Distopia

Boechat: enquanto uma heroína tenta salvar pessoas, outros filmam tragédia - Nina Lemos

No meio das imagens terríveis do acidente que matou ontem o jornalista Ricardo Boechat e o piloto Ronaldo Quattrucci, uma delas chamou a atenção.

No meio das imagens terríveis do acidente que matou ontem o jornalista Ricardo Boechat e o piloto Ronaldo Quattrucci, uma delas chamou a atenção. Segundos após o acidente, uma mulher tentou, sozinha, salvar as vítimas. Com um capacete na mão e muita coragem, ela tentou abrir a porta do caminhão que colidiu com o helicóptero. Ao seu lado, vários homens filmaram a cena. Sim, ficaram parados, só filmando. Sabemos disso por meio de outras fotos e videos de pessoas que fizeram a mesma coisa. Em um dos vídeos, ela grita: “gente, ajuda!”.

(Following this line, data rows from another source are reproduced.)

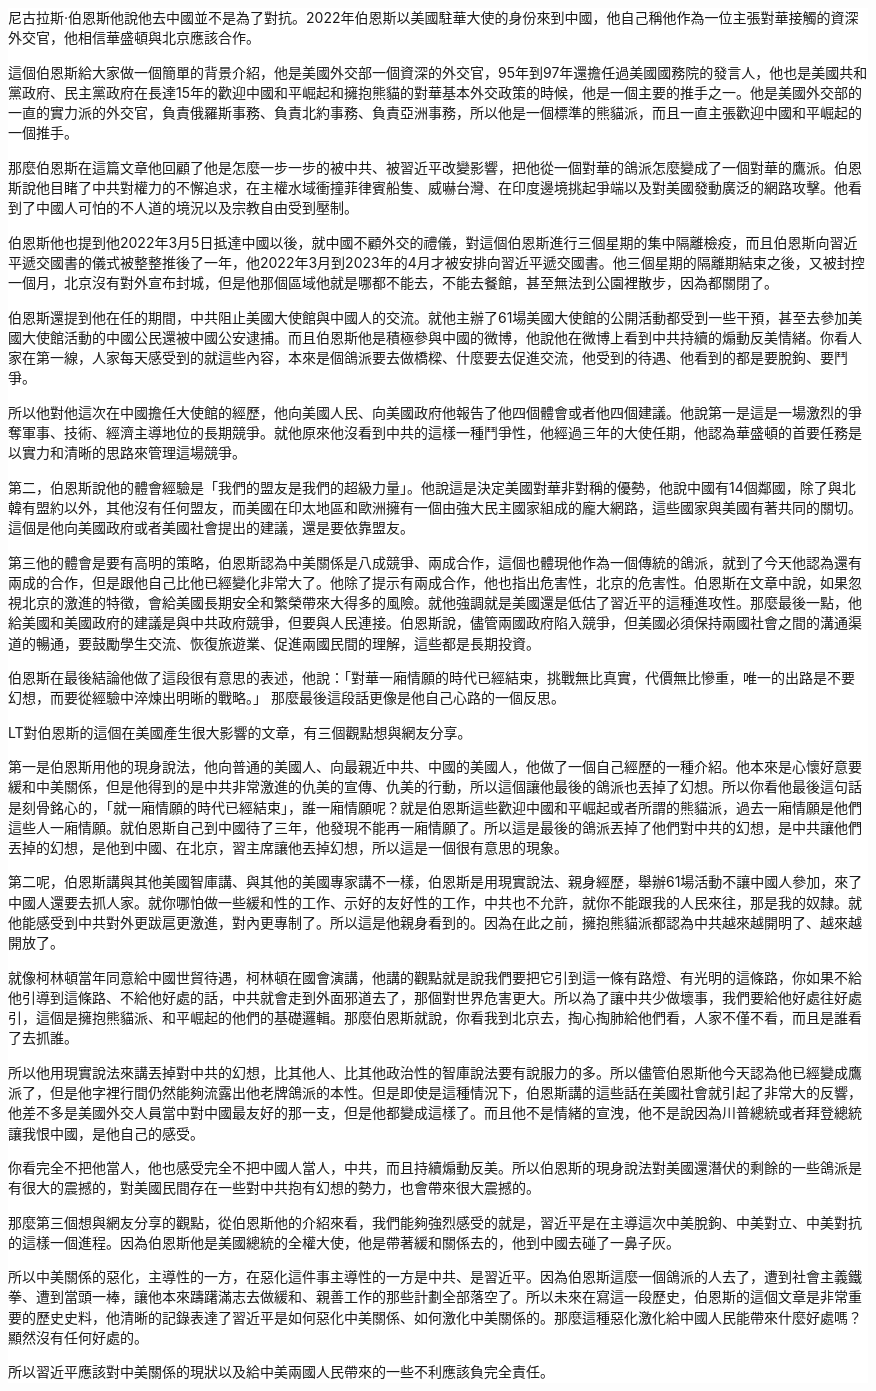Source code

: 尼古拉斯·伯恩斯他說他去中國並不是為了對抗。2022年伯恩斯以美國駐華大使的身份來到中國，他自己稱他作為一位主張對華接觸的資深外交官，他相信華盛頓與北京應該合作。

這個伯恩斯給大家做一個簡單的背景介紹，他是美國外交部一個資深的外交官，95年到97年還擔任過美國國務院的發言人，他也是美國共和黨政府、民主黨政府在長達15年的歡迎中國和平崛起和擁抱熊貓的對華基本外交政策的時候，他是一個主要的推手之一。他是美國外交部的一直的實力派的外交官，負責俄羅斯事務、負責北約事務、負責亞洲事務，所以他是一個標準的熊貓派，而且一直主張歡迎中國和平崛起的一個推手。

那麼伯恩斯在這篇文章他回顧了他是怎麼一步一步的被中共、被習近平改變影響，把他從一個對華的鴿派怎麼變成了一個對華的鷹派。伯恩斯說他目睹了中共對權力的不懈追求，在主權水域衝撞菲律賓船隻、威嚇台灣、在印度邊境挑起爭端以及對美國發動廣泛的網路攻擊。他看到了中國人可怕的不人道的境況以及宗教自由受到壓制。

伯恩斯他也提到他2022年3月5日抵達中國以後，就中國不顧外交的禮儀，對這個伯恩斯進行三個星期的集中隔離檢疫，而且伯恩斯向習近平遞交國書的儀式被整整推後了一年，他2022年3月到2023年的4月才被安排向習近平遞交國書。他三個星期的隔離期結束之後，又被封控一個月，北京沒有對外宣布封城，但是他那個區域他就是哪都不能去，不能去餐館，甚至無法到公園裡散步，因為都關閉了。

伯恩斯還提到他在任的期間，中共阻止美國大使館與中國人的交流。就他主辦了61場美國大使館的公開活動都受到一些干預，甚至去參加美國大使館活動的中國公民還被中國公安逮捕。而且伯恩斯他是積極參與中國的微博，他說他在微博上看到中共持續的煽動反美情緒。你看人家在第一線，人家每天感受到的就這些內容，本來是個鴿派要去做橋樑、什麼要去促進交流，他受到的待遇、他看到的都是要脫鉤、要鬥爭。

所以他對他這次在中國擔任大使館的經歷，他向美國人民、向美國政府他報告了他四個體會或者他四個建議。他說第一是這是一場激烈的爭奪軍事、技術、經濟主導地位的長期競爭。就他原來他沒看到中共的這樣一種鬥爭性，他經過三年的大使任期，他認為華盛頓的首要任務是以實力和清晰的思路來管理這場競爭。

第二，伯恩斯說他的體會經驗是「我們的盟友是我們的超級力量」。他說這是決定美國對華非對稱的優勢，他說中國有14個鄰國，除了與北韓有盟約以外，其他沒有任何盟友，而美國在印太地區和歐洲擁有一個由強大民主國家組成的龐大網路，這些國家與美國有著共同的關切。這個是他向美國政府或者美國社會提出的建議，還是要依靠盟友。

第三他的體會是要有高明的策略，伯恩斯認為中美關係是八成競爭、兩成合作，這個也體現他作為一個傳統的鴿派，就到了今天他認為還有兩成的合作，但是跟他自己比他已經變化非常大了。他除了提示有兩成合作，他也指出危害性，北京的危害性。伯恩斯在文章中說，如果忽視北京的激進的特徵，會給美國長期安全和繁榮帶來大得多的風險。就他強調就是美國還是低估了習近平的這種進攻性。那麼最後一點，他給美國和美國政府的建議是與中共政府競爭，但要與人民連接。伯恩斯說，儘管兩國政府陷入競爭，但美國必須保持兩國社會之間的溝通渠道的暢通，要鼓勵學生交流、恢復旅遊業、促進兩國民間的理解，這些都是長期投資。

伯恩斯在最後結論他做了這段很有意思的表述，他說：「對華一廂情願的時代已經結束，挑戰無比真實，代價無比慘重，唯一的出路是不要幻想，而要從經驗中淬煉出明晰的戰略。」 那麼最後這段話更像是他自己心路的一個反思。

LT對伯恩斯的這個在美國產生很大影響的文章，有三個觀點想與網友分享。

第一是伯恩斯用他的現身說法，他向普通的美國人、向最親近中共、中國的美國人，他做了一個自己經歷的一種介紹。他本來是心懷好意要緩和中美關係，但是他得到的是中共非常激進的仇美的宣傳、仇美的行動，所以這個讓他最後的鴿派也丟掉了幻想。所以你看他最後這句話是刻骨銘心的，「就一廂情願的時代已經結束」，誰一廂情願呢？就是伯恩斯這些歡迎中國和平崛起或者所謂的熊貓派，過去一廂情願是他們這些人一廂情願。就伯恩斯自己到中國待了三年，他發現不能再一廂情願了。所以這是最後的鴿派丟掉了他們對中共的幻想，是中共讓他們丟掉的幻想，是他到中國、在北京，習主席讓他丟掉幻想，所以這是一個很有意思的現象。

第二呢，伯恩斯講與其他美國智庫講、與其他的美國專家講不一樣，伯恩斯是用現實說法、親身經歷，舉辦61場活動不讓中國人參加，來了中國人還要去抓人家。就你哪怕做一些緩和性的工作、示好的友好性的工作，中共也不允許，就你不能跟我的人民來往，那是我的奴隸。就他能感受到中共對外更跋扈更激進，對內更專制了。所以這是他親身看到的。因為在此之前，擁抱熊貓派都認為中共越來越開明了、越來越開放了。

就像柯林頓當年同意給中國世貿待遇，柯林頓在國會演講，他講的觀點就是說我們要把它引到這一條有路燈、有光明的這條路，你如果不給他引導到這條路、不給他好處的話，中共就會走到外面邪道去了，那個對世界危害更大。所以為了讓中共少做壞事，我們要給他好處往好處引，這個是擁抱熊貓派、和平崛起的他們的基礎邏輯。那麼伯恩斯就說，你看我到北京去，掏心掏肺給他們看，人家不僅不看，而且是誰看了去抓誰。

所以他用現實說法來講丟掉對中共的幻想，比其他人、比其他政治性的智庫說法要有說服力的多。所以儘管伯恩斯他今天認為他已經變成鷹派了，但是他字裡行間仍然能夠流露出他老牌鴿派的本性。但是即使是這種情況下，伯恩斯講的這些話在美國社會就引起了非常大的反響，他差不多是美國外交人員當中對中國最友好的那一支，但是他都變成這樣了。而且他不是情緒的宣洩，他不是說因為川普總統或者拜登總統讓我恨中國，是他自己的感受。

你看完全不把他當人，他也感受完全不把中國人當人，中共，而且持續煽動反美。所以伯恩斯的現身說法對美國還潛伏的剩餘的一些鴿派是有很大的震撼的，對美國民間存在一些對中共抱有幻想的勢力，也會帶來很大震撼的。

那麼第三個想與網友分享的觀點，從伯恩斯他的介紹來看，我們能夠強烈感受的就是，習近平是在主導這次中美脫鉤、中美對立、中美對抗的這樣一個進程。因為伯恩斯他是美國總統的全權大使，他是帶著緩和關係去的，他到中國去碰了一鼻子灰。

所以中美關係的惡化，主導性的一方，在惡化這件事主導性的一方是中共、是習近平。因為伯恩斯這麼一個鴿派的人去了，遭到社會主義鐵拳、遭到當頭一棒，讓他本來躊躇滿志去做緩和、親善工作的那些計劃全部落空了。所以未來在寫這一段歷史，伯恩斯的這個文章是非常重要的歷史史料，他清晰的記錄表達了習近平是如何惡化中美關係、如何激化中美關係的。那麼這種惡化激化給中國人民能帶來什麼好處嗎？顯然沒有任何好處的。

所以習近平應該對中美關係的現狀以及給中美兩國人民帶來的一些不利應該負完全責任。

Leilane Rafael Silva foi uma heroína. Ela arriscou a própria vida para salvar os outros. Um exemplo fantástico. Já muitos dos outros… bem, eles caíram em um fenômeno cada dia mais normal: filmaram ao invés de ajudar. Um horror. Com nossos celulares, munidos de câmeras potentes, ao dar de cara com uma tragédia, muitos de nós preferem … filmar! Sim, uma parcela perversa do ser humano acha mais importante ter a imagem do sofrimento humano do que ajudar a minimizar esse sofrimento. Para que tentar salvar uma vida, se ninguém vai ver? Afinal, quando ninguém filma, é como se não tivesse acontecido.

O fenômeno não é privilégio do Brasil, ele é mundial e estudado mundo afora. Na Alemanha, depois do caso em que um ciclista preferiu filmar um homem atropelado (que depois morreu) a socorrê-lo veio a tona, o ato passou a ser crime. Se você filma em vez de ajudar, pode ser preso. Nos Estados Unidos e na Austrália, pessoas também já foram presas pela mesma razão.

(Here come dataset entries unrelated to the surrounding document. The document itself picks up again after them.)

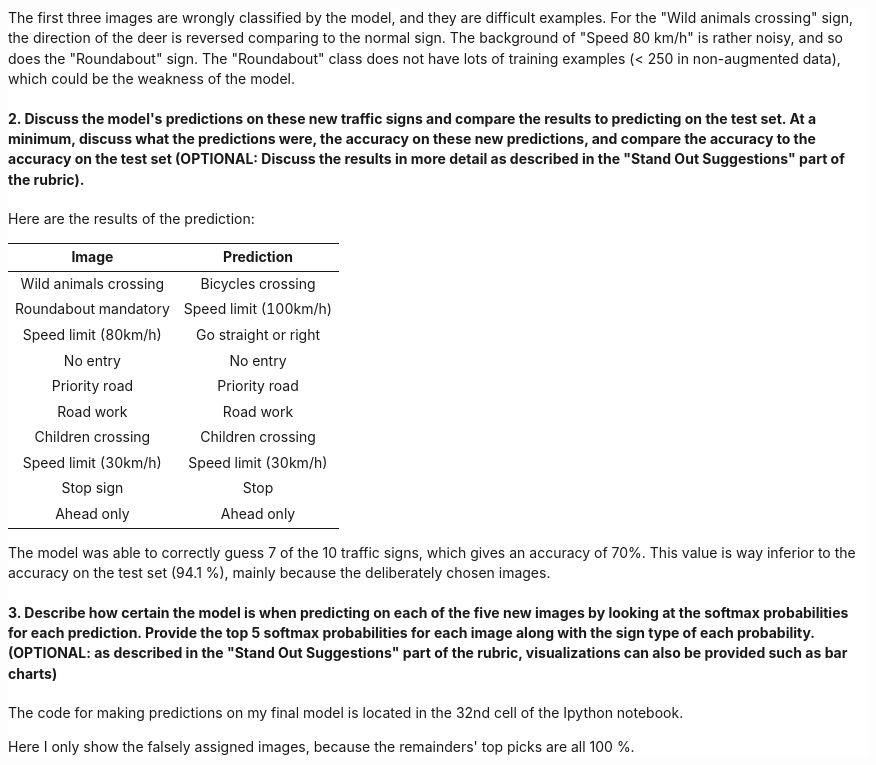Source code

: The first three images are wrongly classified by the model, and they are difficult examples.
For the "Wild animals crossing" sign, the direction of the deer is reversed comparing to the normal sign.
The background of "Speed 80 km/h" is rather noisy, and so does the "Roundabout" sign.
The "Roundabout" class does not have lots of training examples (< 250 in non-augmented data), which could be the weakness of the model.

#### 2. Discuss the model's predictions on these new traffic signs and compare the results to predicting on the test set. At a minimum, discuss what the predictions were, the accuracy on these new predictions, and compare the accuracy to the accuracy on the test set (OPTIONAL: Discuss the results in more detail as described in the "Stand Out Suggestions" part of the rubric).

Here are the results of the prediction:

| Image			        |     Prediction	        					| 
|:---------------------:|:---------------------------------------------:| 
| Wild animals crossing | Bicycles crossing  							| 
| Roundabout mandatory  | Speed limit (100km/h)							|
| Speed limit (80km/h)	| Go straight or right  						|
| No entry              | No entry  					 				|
| Priority road         | Priority road      							|
| Road work             | Road work         							|
| Children crossing     | Children crossing 							|
| Speed limit (30km/h)  | Speed limit (30km/h)  						|
| Stop sign             | Stop              							|
| Ahead only            | Ahead only        							|


The model was able to correctly guess 7 of the 10 traffic signs, which gives an accuracy of 70%.
This value is way inferior to the accuracy on the test set (94.1 %), mainly because the deliberately chosen images.

#### 3. Describe how certain the model is when predicting on each of the five new images by looking at the softmax probabilities for each prediction. Provide the top 5 softmax probabilities for each image along with the sign type of each probability. (OPTIONAL: as described in the "Stand Out Suggestions" part of the rubric, visualizations can also be provided such as bar charts)

The code for making predictions on my final model is located in the 32nd cell of the Ipython notebook.

Here I only show the falsely assigned images, because the remainders' top picks are all 100 %.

Em 2015, por exemplo, um homem foi preso em Ohio, nos Estados Unidos, depois de postar no Facebook o resgate de um menino de 17 anos que havia sofrido um acidente de carro (e posteriormente morrido). A polícia o encontrou justamente por causa do vídeo. Não existe outra palavra mais apropriada nesse caso que não seja…. que idiota!

Prender quem faz esse tipo de coisa me parece justo. É totalmente absurdo que precise existir lei para uma coisa tão básica e que as pessoas sejam obrigadas a ter bom senso… mas se isso não é natural, que seja forçado. Agora que todos somos cinegrafistas, repórteres, fotógrafos e atores, muitos de nós preferem filmar e postar uma tragédia. Quando fazemos isso queremos todos documentar a história? Não acho. Sinceramente, penso que somos mais medíocres que isso e queremos simplesmente validar nossa existência.

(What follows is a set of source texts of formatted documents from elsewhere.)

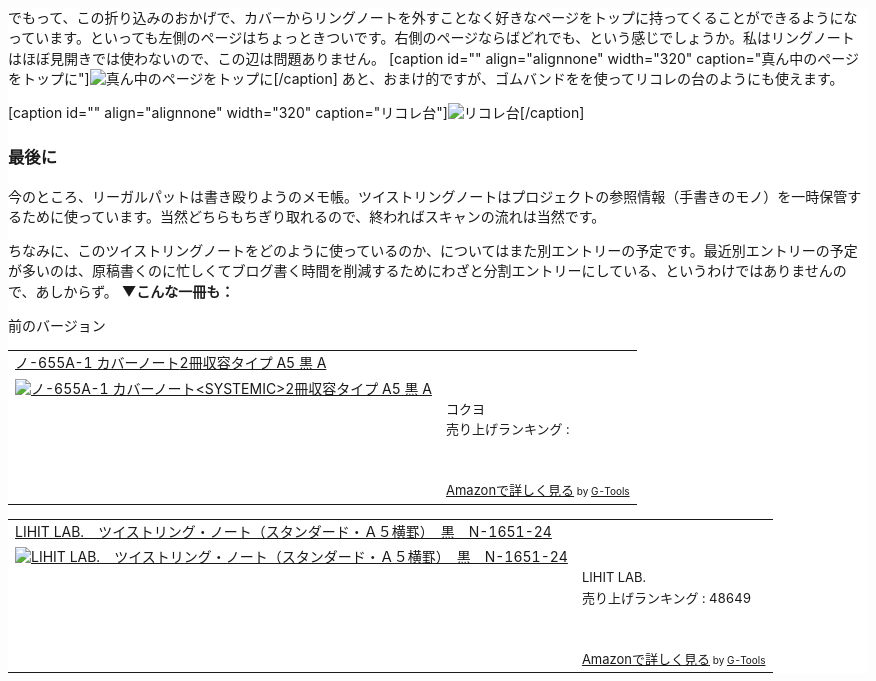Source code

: でもって、この折り込みのおかげで、カバーからリングノートを外すことなく好きなページをトップに持ってくることができるようになっています。といっても左側のページはちょっときついです。右側のページならばどれでも、という感じでしょうか。私はリングノートはほぼ見開きでは使わないので、この辺は問題ありません。
[caption id="" align="alignnone" width="320" caption="真ん中のページをトップに"]<img alt="真ん中のページをトップに" src="http://posterous.com/getfile/files.posterous.com/rstylephote/XdfB8ecHGsLI2CoE6tyddhL2jZNo5vUYHLKkbCYY3fROJjHDJbu3VOYAXvlI/image_5.jpg" title="真ん中のページをトップに" width="320" height="427" />[/caption]
あと、おまけ的ですが、ゴムバンドをを使ってリコレの台のようにも使えます。

[caption id="" align="alignnone" width="320" caption="リコレ台"]<img alt="リコレ台" src="http://posterous.com/getfile/files.posterous.com/rstylephote/eDthe0W8a3k0DrRkinn1PNjapsycunFqQflQabdfsRB5iYGqN2hfFzJ21Rz9/image_1.jpg" title="リコレ台" width="320" height="427" />[/caption]
<h3>最後に</h3>
今のところ、リーガルパットは書き殴りようのメモ帳。ツイストリングノートはプロジェクトの参照情報（手書きのモノ）を一時保管するために使っています。当然どちらもちぎり取れるので、終わればスキャンの流れは当然です。

ちなみに、このツイストリングノートをどのように使っているのか、についてはまた別エントリーの予定です。最近別エントリーの予定が多いのは、原稿書くのに忙しくてブログ書く時間を削減するためにわざと分割エントリーにしている、というわけではありませんので、あしからず。
<strong>
▼こんな一冊も：</strong>
<iframe src="http://rcm-jp.amazon.co.jp/e/cm?lt1=_blank&bc1=FFFFFF&IS2=1&bg1=FFFFFF&fc1=000000&lc1=0000FF&t=rashita1000-22&o=9&p=8&l=as1&m=amazon&f=ifr&asins=B0049KD4LE" style="width:120px;height:240px;" scrolling="no" marginwidth="0" marginheight="0" frameborder="0"></iframe>

前のバージョン
<table  border="0" cellpadding="5"><tr><td colspan="2"><a href="http://www.amazon.co.jp/%E3%83%8E-655A-1-%E3%82%AB%E3%83%90%E3%83%BC%E3%83%8E%E3%83%BC%E3%83%88-SYSTEMIC-2%E5%86%8A%E5%8F%8E%E5%AE%B9%E3%82%BF%E3%82%A4%E3%83%97-A5/dp/B003P8X790%3FSubscriptionId%3D15SMZCTB9V8NGR2TW082%26tag%3Drashita1000-22%26linkCode%3Dxm2%26camp%3D2025%26creative%3D165953%26creativeASIN%3DB003P8X790" target="_top">ノ-655A-1 カバーノート<SYSTEMIC>2冊収容タイプ A5 黒 A</a><img src="http://www.assoc-amazon.jp/e/ir?t=rashita1000-22&l=ur2&o=9" width="1" height="1" style="border: none;" alt="" /></td></tr><tr><td valign="top"><a href="http://www.amazon.co.jp/%E3%83%8E-655A-1-%E3%82%AB%E3%83%90%E3%83%BC%E3%83%8E%E3%83%BC%E3%83%88-SYSTEMIC-2%E5%86%8A%E5%8F%8E%E5%AE%B9%E3%82%BF%E3%82%A4%E3%83%97-A5/dp/B003P8X790%3FSubscriptionId%3D15SMZCTB9V8NGR2TW082%26tag%3Drashita1000-22%26linkCode%3Dxm2%26camp%3D2025%26creative%3D165953%26creativeASIN%3DB003P8X790" target="_top"><img src="http://ecx.images-amazon.com/images/I/31xsFQ5RJFL._SL160_.jpg" border="0" alt="ノ-655A-1 カバーノート<SYSTEMIC>2冊収容タイプ A5 黒 A" /></a></td><td valign="top"><font size="-1"><br />コクヨ  <br />売り上げランキング : <br /><br /><br /><a href="http://www.amazon.co.jp/%E3%83%8E-655A-1-%E3%82%AB%E3%83%90%E3%83%BC%E3%83%8E%E3%83%BC%E3%83%88-SYSTEMIC-2%E5%86%8A%E5%8F%8E%E5%AE%B9%E3%82%BF%E3%82%A4%E3%83%97-A5/dp/B003P8X790%3FSubscriptionId%3D15SMZCTB9V8NGR2TW082%26tag%3Drashita1000-22%26linkCode%3Dxm2%26camp%3D2025%26creative%3D165953%26creativeASIN%3DB003P8X790" target="_top">Amazonで詳しく見る</a></font><font size="-2"> by <a href="http://www.goodpic.com/mt/aws/index.html" >G-Tools</a></font></td></tr></table>

<table  border="0" cellpadding="5"><tr><td colspan="2"><a href="http://www.amazon.co.jp/LIHIT-LAB-LAB-%E3%83%84%E3%82%A4%E3%82%B9%E3%83%88%E3%83%AA%E3%83%B3%E3%82%B0%E3%83%BB%E3%83%8E%E3%83%BC%E3%83%88%EF%BC%88%E3%82%B9%E3%82%BF%E3%83%B3%E3%83%80%E3%83%BC%E3%83%89%E3%83%BB%EF%BC%A1%EF%BC%95%E6%A8%AA%E7%BD%AB%EF%BC%89-%E9%BB%92-N-1651-24/dp/B002IVPKMW%3FSubscriptionId%3D15SMZCTB9V8NGR2TW082%26tag%3Drashita1000-22%26linkCode%3Dxm2%26camp%3D2025%26creative%3D165953%26creativeASIN%3DB002IVPKMW" target="_top">LIHIT LAB.　ツイストリング・ノート（スタンダード・Ａ５横罫）　黒　N-1651-24</a><img src="http://www.assoc-amazon.jp/e/ir?t=rashita1000-22&l=ur2&o=9" width="1" height="1" style="border: none;" alt="" /></td></tr><tr><td valign="top"><a href="http://www.amazon.co.jp/LIHIT-LAB-LAB-%E3%83%84%E3%82%A4%E3%82%B9%E3%83%88%E3%83%AA%E3%83%B3%E3%82%B0%E3%83%BB%E3%83%8E%E3%83%BC%E3%83%88%EF%BC%88%E3%82%B9%E3%82%BF%E3%83%B3%E3%83%80%E3%83%BC%E3%83%89%E3%83%BB%EF%BC%A1%EF%BC%95%E6%A8%AA%E7%BD%AB%EF%BC%89-%E9%BB%92-N-1651-24/dp/B002IVPKMW%3FSubscriptionId%3D15SMZCTB9V8NGR2TW082%26tag%3Drashita1000-22%26linkCode%3Dxm2%26camp%3D2025%26creative%3D165953%26creativeASIN%3DB002IVPKMW" target="_top"><img src="http://ecx.images-amazon.com/images/I/41DdefwcpQL._SL160_.jpg" border="0" alt="LIHIT LAB.　ツイストリング・ノート（スタンダード・Ａ５横罫）　黒　N-1651-24" /></a></td><td valign="top"><font size="-1"><br />LIHIT LAB.  <br />売り上げランキング : 48649<br /><br /><br /><a href="http://www.amazon.co.jp/LIHIT-LAB-LAB-%E3%83%84%E3%82%A4%E3%82%B9%E3%83%88%E3%83%AA%E3%83%B3%E3%82%B0%E3%83%BB%E3%83%8E%E3%83%BC%E3%83%88%EF%BC%88%E3%82%B9%E3%82%BF%E3%83%B3%E3%83%80%E3%83%BC%E3%83%89%E3%83%BB%EF%BC%A1%EF%BC%95%E6%A8%AA%E7%BD%AB%EF%BC%89-%E9%BB%92-N-1651-24/dp/B002IVPKMW%3FSubscriptionId%3D15SMZCTB9V8NGR2TW082%26tag%3Drashita1000-22%26linkCode%3Dxm2%26camp%3D2025%26creative%3D165953%26creativeASIN%3DB002IVPKMW" target="_top">Amazonで詳しく見る</a></font><font size="-2"> by <a href="http://www.goodpic.com/mt/aws/index.html" >G-Tools</a></font></td></tr></table>

<iframe src="http://rcm-jp.amazon.co.jp/e/cm?lt1=_blank&bc1=FFFFFF&IS2=1&bg1=FFFFFF&fc1=000000&lc1=0000FF&t=rashita1000-22&o=9&p=8&l=as1&m=amazon&f=ifr&asins=B002TQ8BO0" style="width:120px;height:240px;" scrolling="no" marginwidth="0" marginheight="0" frameborder="0"></iframe>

Antes, para existir, a gente precisava aparecer na televisão. Hoje, precisamos de likes em mídias sociais. Se tenho likes, as coisas estão dando certo. As vítimas de acidentes, como todos sabem, têm família. E não, seus sofrimentos não devem ser expostos em detalhes. Ok, essa era uma discussão que ficava dentro das redações e das escolas de jornalismo. Publicar ou não a foto de um famoso morto, de acidentados? Agora, que todos podem ser os comunicadores (o que, por um lado, é ótimo) perdeu-se o controle. Parece que a ação imediata de muitos é: vi uma coisa que pode ser notícia, vou sacar meu celular e postar, doa a quem doer.

Sim, sacar o celular pode ser uma boa idéia, para, por exemplo, ligar para os bombeiros, certo? Não para fazer um filme e POSTAR. Isso não vai mudar em nada a sua vida (e muito menos daquela pessoa acidentada, que, escuta, pode ter a vida salva!). Talvez você ganhe mais likes, mostre para os vizinhos e eles falem: “nossa, que impressionante.”

Impossível não lembrar de uma música que foi escrita há mais de 30 anos atrás: “Metrópoles”, da Legião Urbana. Em 86, Renato Russo cantava: “É sangue mesmo, não é metiolate, todos querem ver e comentar a novidade. Tão emocionante, um acidente de verdade. Estão todos satisfeitos com o sucesso do desastre. Vai passar na televisão”. A televisão foi substituída pelos celulares. Mas muitos de nós continuam achando “emocionante um acidente de verdade”. Sim, o ser humano pode ser muito bizarro. E deixar muito a desejar.